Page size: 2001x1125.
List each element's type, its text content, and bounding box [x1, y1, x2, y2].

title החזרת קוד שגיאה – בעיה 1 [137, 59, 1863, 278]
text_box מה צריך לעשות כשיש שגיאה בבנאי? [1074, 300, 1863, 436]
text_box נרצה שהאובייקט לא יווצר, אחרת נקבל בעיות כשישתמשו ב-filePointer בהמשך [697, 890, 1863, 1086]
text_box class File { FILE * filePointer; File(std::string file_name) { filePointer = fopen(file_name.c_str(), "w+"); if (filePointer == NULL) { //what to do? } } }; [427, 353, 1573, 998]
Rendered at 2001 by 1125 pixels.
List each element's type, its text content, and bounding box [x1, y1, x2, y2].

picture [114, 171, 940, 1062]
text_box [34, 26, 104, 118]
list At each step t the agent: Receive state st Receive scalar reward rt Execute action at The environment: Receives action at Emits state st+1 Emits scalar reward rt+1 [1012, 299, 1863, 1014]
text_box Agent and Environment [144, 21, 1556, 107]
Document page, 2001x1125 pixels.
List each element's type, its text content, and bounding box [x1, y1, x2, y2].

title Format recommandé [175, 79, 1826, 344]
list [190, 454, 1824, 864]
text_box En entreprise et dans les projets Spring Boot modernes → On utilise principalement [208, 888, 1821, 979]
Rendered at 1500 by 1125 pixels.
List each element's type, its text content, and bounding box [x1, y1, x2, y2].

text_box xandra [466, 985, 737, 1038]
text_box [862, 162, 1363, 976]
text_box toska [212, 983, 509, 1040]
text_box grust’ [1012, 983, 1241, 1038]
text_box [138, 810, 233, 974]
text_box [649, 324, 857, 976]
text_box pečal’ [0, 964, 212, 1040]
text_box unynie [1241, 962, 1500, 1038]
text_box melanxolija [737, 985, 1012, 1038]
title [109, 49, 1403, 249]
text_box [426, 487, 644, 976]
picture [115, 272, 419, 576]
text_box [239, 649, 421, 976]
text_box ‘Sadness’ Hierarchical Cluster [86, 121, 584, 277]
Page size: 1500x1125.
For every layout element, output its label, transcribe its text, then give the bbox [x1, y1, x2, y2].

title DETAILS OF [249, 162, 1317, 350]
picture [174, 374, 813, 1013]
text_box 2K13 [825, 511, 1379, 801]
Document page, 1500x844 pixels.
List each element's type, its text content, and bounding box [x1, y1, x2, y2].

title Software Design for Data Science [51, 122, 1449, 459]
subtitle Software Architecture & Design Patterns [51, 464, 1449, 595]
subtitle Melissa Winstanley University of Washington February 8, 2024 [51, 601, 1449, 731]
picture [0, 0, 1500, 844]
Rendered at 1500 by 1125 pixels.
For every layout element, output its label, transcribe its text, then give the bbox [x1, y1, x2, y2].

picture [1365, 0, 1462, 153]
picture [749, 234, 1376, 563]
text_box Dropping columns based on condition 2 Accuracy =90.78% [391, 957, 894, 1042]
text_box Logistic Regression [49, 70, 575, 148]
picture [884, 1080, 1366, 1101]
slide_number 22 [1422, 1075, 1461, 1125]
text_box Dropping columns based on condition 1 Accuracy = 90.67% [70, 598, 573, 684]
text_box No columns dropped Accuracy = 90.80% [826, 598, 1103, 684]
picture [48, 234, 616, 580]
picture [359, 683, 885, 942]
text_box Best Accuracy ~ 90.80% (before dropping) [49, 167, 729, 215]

+ + +

About this exercise: Check every line of the data, and copy the ones that contain "pixels".

Task response:
Rendered at 2001 by 1125 pixels.
Document page, 2001x1125 pixels.
Rendered at 1500 by 1125 pixels.
Document page, 1500x844 pixels.
Rendered at 1500 by 1125 pixels.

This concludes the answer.